Did anybody ever play Moonstone on the Amiga?  This ranks as one of the best fantasy games ever.  I suggest that you all go and download an Amiga emulator (WINUAE) and the Moonstone Rom and get playing!!  Rob Anderson, the creator of Moonstone, is a genius.  The gore levels, though tame by todays standards, were the worst of that time and there was talk of the game being banned.  You choose a knight give him a name and then dive straight into the game, fighting various beasts, a dragon and even dark knights.  It still plays good today even though it is twelve years old.


----------



## Lacedaemonian (May 23, 2004)

It is always great when a thread gets a nil response.  I thought some of you nerds would have played this game.  Didn't all nerds own Amigas?


----------



## Hypes (May 23, 2004)

Because we're all humourless, cruel scandinavians.


No, really.


----------



## Lacedaemonian (Jun 26, 2004)

Maybe it was a shat game after all.


----------



## Brian G Turner (Jun 26, 2004)

Hey, my favourite game would probably be Panzer General - the Playstation version. It's absolute naff by todays standards, but I have never played any other game as often or for so long. 
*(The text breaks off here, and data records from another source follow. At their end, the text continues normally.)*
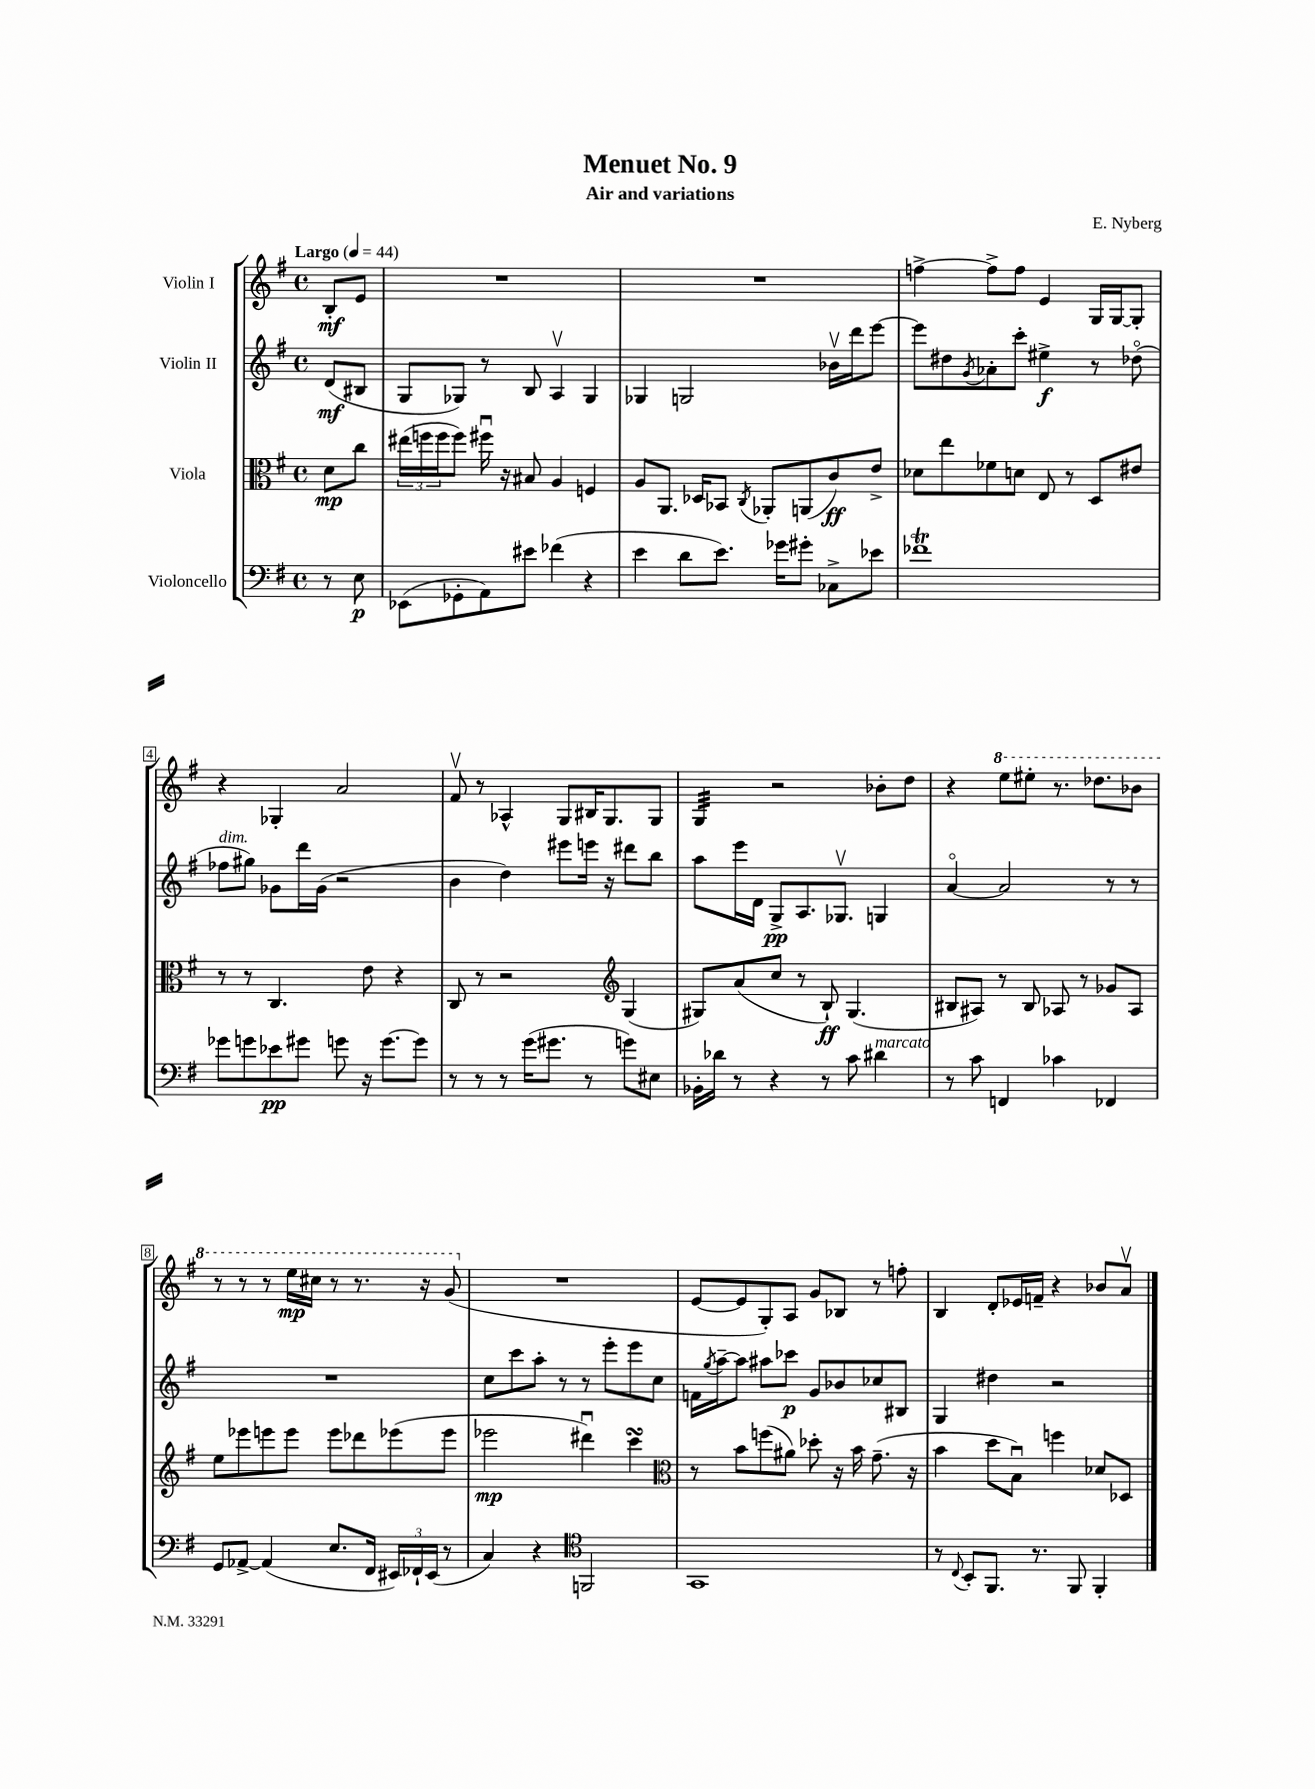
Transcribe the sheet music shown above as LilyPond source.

\header { title = "Menuet No. 9" composer = "E. Nyberg" subtitle = "Air and variations" }
<<
\new StaffGroup <<
\new Staff = "s0" \with { instrumentName = "Violin I" } {
    \clef treble \key g \major \defaultTimeSignature \time 4/4 \partial 4 \tempo "Largo" 4 = 44
    b8-.\mf e'8 |
    R1 |
    R1 |
    f''4~-> f''8-> f''8 e'4 g16 g16~ g8-. |
    r4 ges4-. a'2 |
    fis'8\upbow r8 aes4-^ g8 bis16 g8. g8 |
    g4:32 r2 bes'8-. d''8 |
    r4 \ottava #1 e'''8 eis'''8-. r8. des'''8. bes''8 |
    r8 r8 r8 e'''16\mp cis'''16 r8 r8. r16 g''8( \ottava #0 |
    R1 |
    e'8~ e'8 g8-.) a8 g'8 bes8 r8 f''8-. |
    b4 d'8-. ees'16 f'16-- r4 bes'8 a'8\upbow \bar "|." |
}
\new Staff = "s1" \with { instrumentName = "Violin II" } {
    \clef treble \key g \major \defaultTimeSignature \time 4/4 \partial 4
    d'8\mf( bis8 |
    g8 ges8) r8 b8 a4\upbow ges4 |
    ges4 g2 bes'16\upbow d'''16 e'''8~ |
    e'''8 dis''8 \acciaccatura { g'8 } aes'8-. c'''8-. eis''4->\f r8 des''8\flageolet( |
    fes''8^\markup { \italic "dim." } gis''8) ges'8 d'''16 ges'16( r2 |
    b'4 d''4) eis'''8 e'''16 r16 dis'''8 b''8 |
    a''8 e'''16 d'16 g8->\pp a8. ges8.\upbow g4 |
    a'4~\flageolet a'2 r8 r8 |
    R1 |
    c''8 c'''8 a''8-. r8 r8 e'''8-. e'''8 c''8 |
    f'16 \acciaccatura { g''8 } a''16~-- a''8 ais''8 ces'''8\p g'8 bes'8 ces''8 bis8 |
    g4 dis''4 r2 \bar "|." |
}
\new Staff = "s2" \with { instrumentName = "Viola" } {
    \clef alto \key g \major \defaultTimeSignature \time 4/4 \partial 4
    d'8\mp c''8 |
    \tuplet 3/2 { eis''16( f''16 f''16 } f''8) fis''16\downbow r16 bis8 a4 f4 |
    a8 a,8. des16 bes,8 \acciaccatura { c8 } aes,8-. a,8( c'8\ff) e'8-> |
    des'8 e''8 fes'8 d'8 e8 r8 d8 eis'8 |
    r8 r8 c4. e'8 r4 |
    c8 r8 r2 \clef treble g4( |
    gis8) a'8( c''8 r8 b8-!\ff) gis4.( |
    bis8 ais8) r8 bis8 aes8 r8 ges'8 aes8 |
    e''8 ees'''8 e'''8 e'''8 e'''8 des'''8 ees'''8( ees'''8 |
    ees'''2\mp dis'''4\downbow) c'''4\turn |
    \clef alto r8 b'8 f''8( ais'8) des''8-. r16 b'16 g'8.--( r16 |
    b'4 d''8 b8\downbow) f''4 des'8 des8 \bar "|." |
}
\new Staff = "s3" \with { instrumentName = "Violoncello" } {
    \clef bass \key g \major \defaultTimeSignature \time 4/4 \partial 4
    r8 e8\p |
    ees,8( ges,8-. a,8) eis'8 fes'4( r4 |
    e'4 d'8 e'8.) ges'16 gis'8-. ces8-> ees'8 |
    fes'1\trill |
    ges'8 g'8 ees'8\pp gis'8 g'8 r16 g'8.~ g'8 |
    r8 r8 r8 g'16( gis'8. r8 g'8) eis8 |
    bes,16-. des'16 r8 r4 r8 c'8 dis'4^\markup { \italic "marcato" } |
    r8 c'8 f,4 ces'4 fes,4 |
    g,8 aes,8~-> aes,4( e8. fis,16 \tuplet 3/2 { eis,16) fes,16-! eis,16( } r8 |
    c4) r4 \clef tenor f,2 |
    g,1 |
    r8 \appoggiatura { c8 } b,8-. fis,8. r8. fis,8 fis,4-. \bar "|." |
}
>>
>>
\layout { \context { \Score \override BarNumber.stencil = #(make-stencil-boxer 0.1 0.3 ly:text-interface::print) } }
 Which reminds me, the sequel - allied General - is also so old and naff that's it's legally freely available on the internet. Hm...time to play the Russians again, methinks.


----------



## dwndrgn (Jun 27, 2004)

Is it based on the book?  I just got that book and am planning on reading it as soon as I get through Neal Stephenson's Confusion.


----------



## Morning Star (Jun 28, 2004)

Lacedaemonian said:
			
		

> It is always great when a thread gets a nil response. I thought some of you nerds would have played this game. Didn't all nerds own Amigas?
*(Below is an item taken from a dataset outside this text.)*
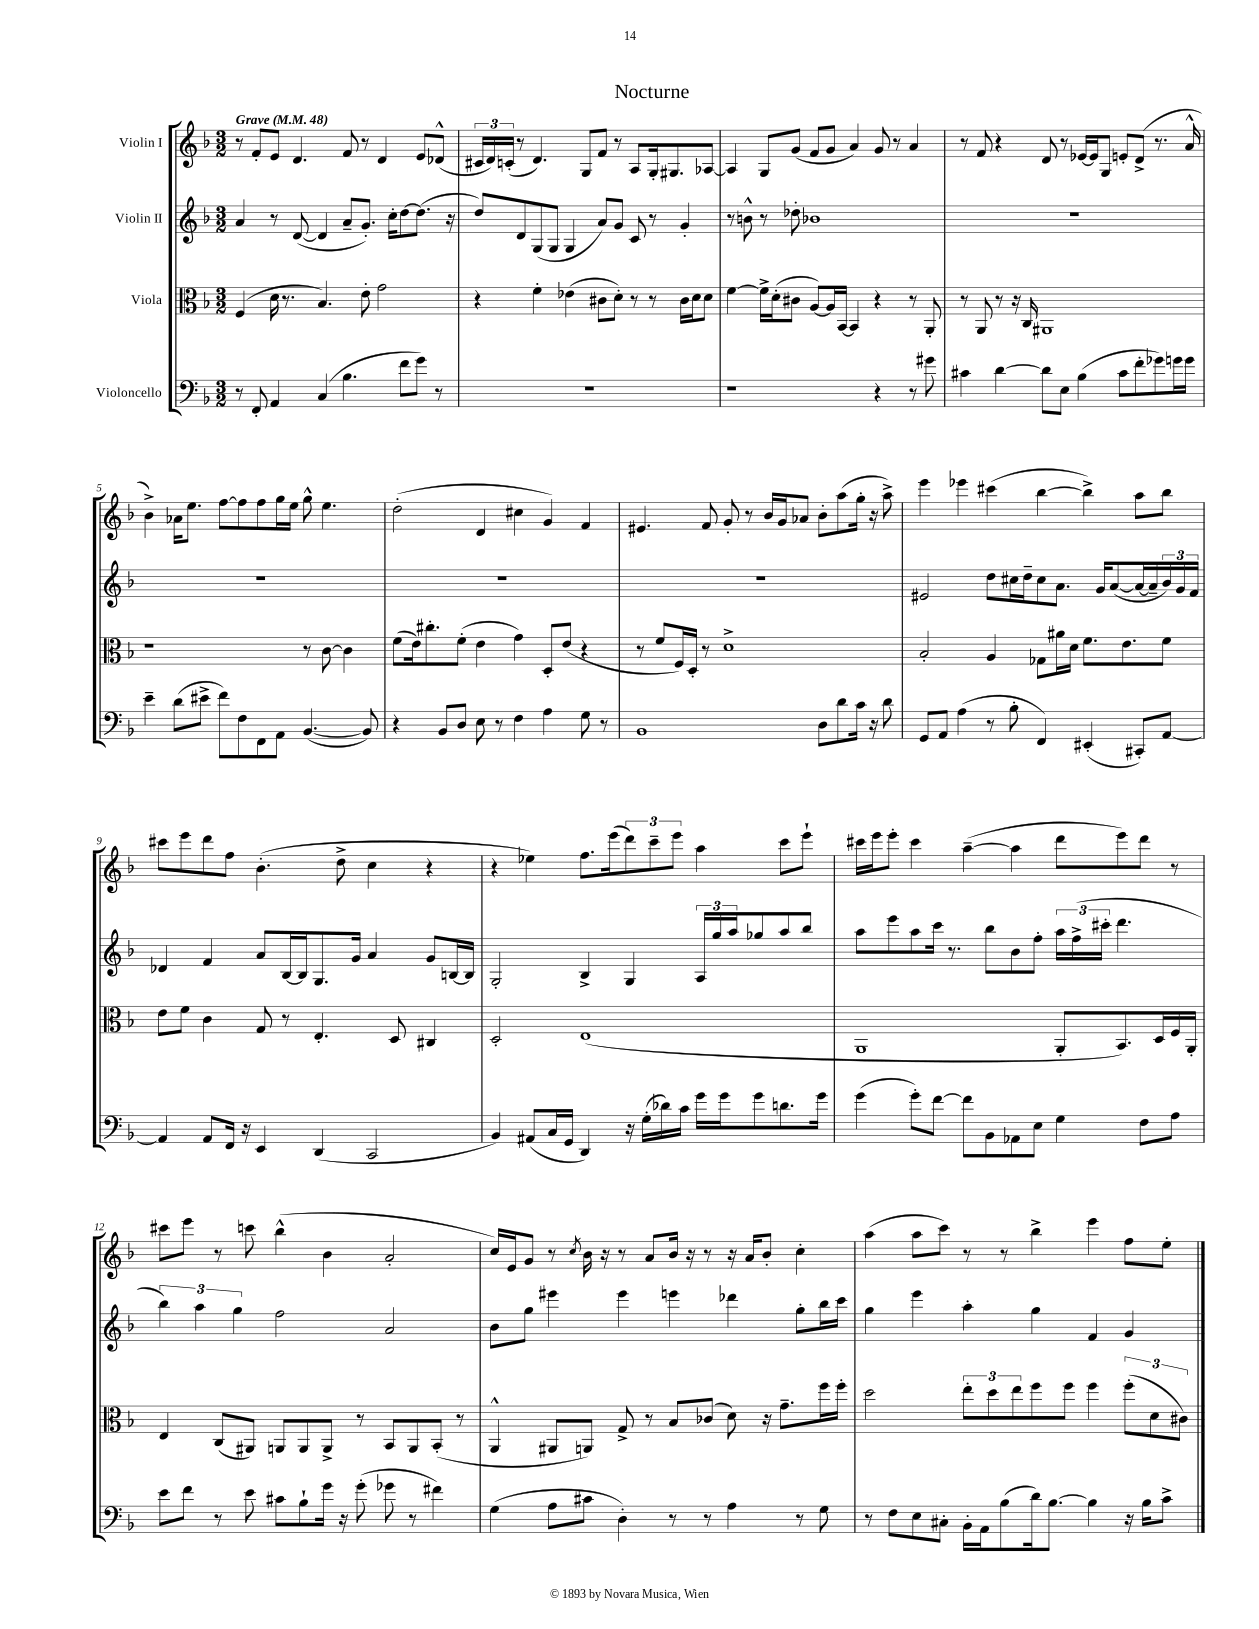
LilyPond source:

Trust a hope! I played it, damn hard and damn gory. Just the way I like them.


----------



## Lacedaemonian (Jun 28, 2004)

A friend from the shadow at last!  Did your game crash too Morning Star?  Ah for those amiga days.  Wings and The Settlers were also great Amiga titles.


----------



## Morning Star (Jun 28, 2004)

Sorry matey...thats were the comradarie gets a bit short...I never owned an amiga, I played the pc version, though if its any consolation...I could never get my moves right and my valiant warrior became known as Sir Headgetscutoffonhisfirstdayouteverytime.


----------



## Lacedaemonian (Jun 28, 2004)

Shame, apparently the PC version did not play as good.  I am utterly stunned that none of you SF/Fantasy creeps owned Amigas.  I misjudged the whole stereotype.


----------



## Brian G Turner (Jun 29, 2004)

I was a computer desert between selling my Spectrum 48k, and then getting  my Mum's old 486.


----------



## G-borg (Jun 30, 2004)

Of course I owned an Amiga and yes! Moonstone was cooooool.
It is actually the only game I can remember well from the Amiga oh! and Jumping Jackson 
I still have chats with my other nerd friends how great the days were when we played moonstone all night long and didn't get any sleep  
My little brother has an old dusty Amiga somewhere. Now I'm getting all nostalgic...


----------



## Lacedaemonian (Jun 30, 2004)

You could always emulate an Amiga and every game ever made for it in the time it would take you to get your brother's from the loft and set it up.  Check out Wings, Cannonfodder, Chaos Engine, The Settlers and Speedball....


----------



## G-borg (Jul 7, 2004)

Yes, but think of the the loading time, the joysticks, the tv screen, the floppy's etc.
It just wouldn't be the same


----------



## Lacedaemonian (Jul 7, 2004)

Yeah, you are absolutely right.  Did you ever play Wings?  I still play this game every now and then, and it must rate as one of the all time greats.  Apparently you can get it for the Gameboy Advance in the USA, I am still waiting for it to come to the UK.


----------



## kingpez (May 10, 2006)

Mate....moonstone was top class, i loved it as a kid. in fact i was trying to find it to download when i stumbled onto this forum....had to reply.


----------